Judges deciding marriage equality cases have frequently felt the need to provide a brief civics lecture in support of their rulings. Along these lines, Judge Piazza wrote, “The strength of our nation is in our freedom which includes, among others, freedom of expression, freedom of religion, the right to marry, the right to bear arms, the right to be free of unreasonable searches and seizures, the right of privacy, the right of due process and equal protection, and the right to vote regardless of race or sex. The court is not unmindful of the criticism that judges should not be super legislators. However, the issue at hand is the fundamental right to marry being denied to an unpopular minority. Our judiciary has failed such groups in the past.”

However, Judge Piazza was careful to note that the Arkansas Supreme Court has several times in more recent history ruled in favor of gay rights, bolstering Piazza’s conclusion that the Arkansas equal protection clause would also justify his conclusion in this case. In 2002, that court declared the state’s sodomy law unconstitutional. In 2011, that court struck down a state policy prohibiting unmarried opposite-sex and same-sex couples from adopting children, finding that there was no rational basis for it. “The exclusion of same-sex couples from marriage for no rational basis violates the fundamental right to privacy and equal protection describe in” these prior Arkansas Supreme Court rulings, he wrote, asserting: “The difference between opposite-sex and same-sex families is within the privacy of their homes.”
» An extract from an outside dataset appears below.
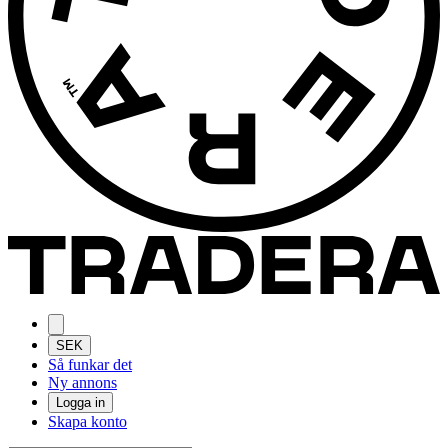
SEK
Så funkar det
Ny annons
Logga in
Skapa konto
The plaintiffs in this case include twelve same-sex couples seeking to marry in Arkansas and eight same-sex couples seeking to have their out-of-state marriages recognized, so the ruling covers both the right to marry and the right to recognition, although Judge Piazza’s opinion focused almost exclusively on the right to marry and provided no separate analysis on the recognition issue. His focus was broadly on the state’s discrimination against same-sex couples, which logically includes both of these issues.

The state’s stay motion relied heavily on the U.S. Supreme Court’s action in January staying the Utah marriage equality decision. Assistant Attorney General Colin R. Jorgensen wrote, “The Supreme Court grants a stay if there is ‘a fair prospect that a majority of the Court will vote to reverse the judgment below,'” quoting from the Supreme Court’s 2010 decision staying the broadcast of the Proposition 8 marriage equality trial. “Thus, as a matter of law, the Supreme Court has already indicated the likelihood that the Supreme Court will ultimately affirm state marriage laws such as Amendment 83 and Arkansas Act 144 of 1997 (the Arkansas ban on same-sex marriages). More importantly, the Supreme Court has indicated that a stay is appropriate under the circumstances of this case.” Although it seems likely that the Arkansas ruling will be stayed pending appeal, either by Judge Piazza or by the Arkansas Supreme Court, Jorgensen’s suggestion that the U.S. Supreme Court has already signaled that it will reject marriage equality claims by staying the Utah ruling is unduly pessimistic in light of that Court’s subsequent ruling in the Windsor case and the unbroken string of affirmative marriage equality rulings since then by federal and state courts.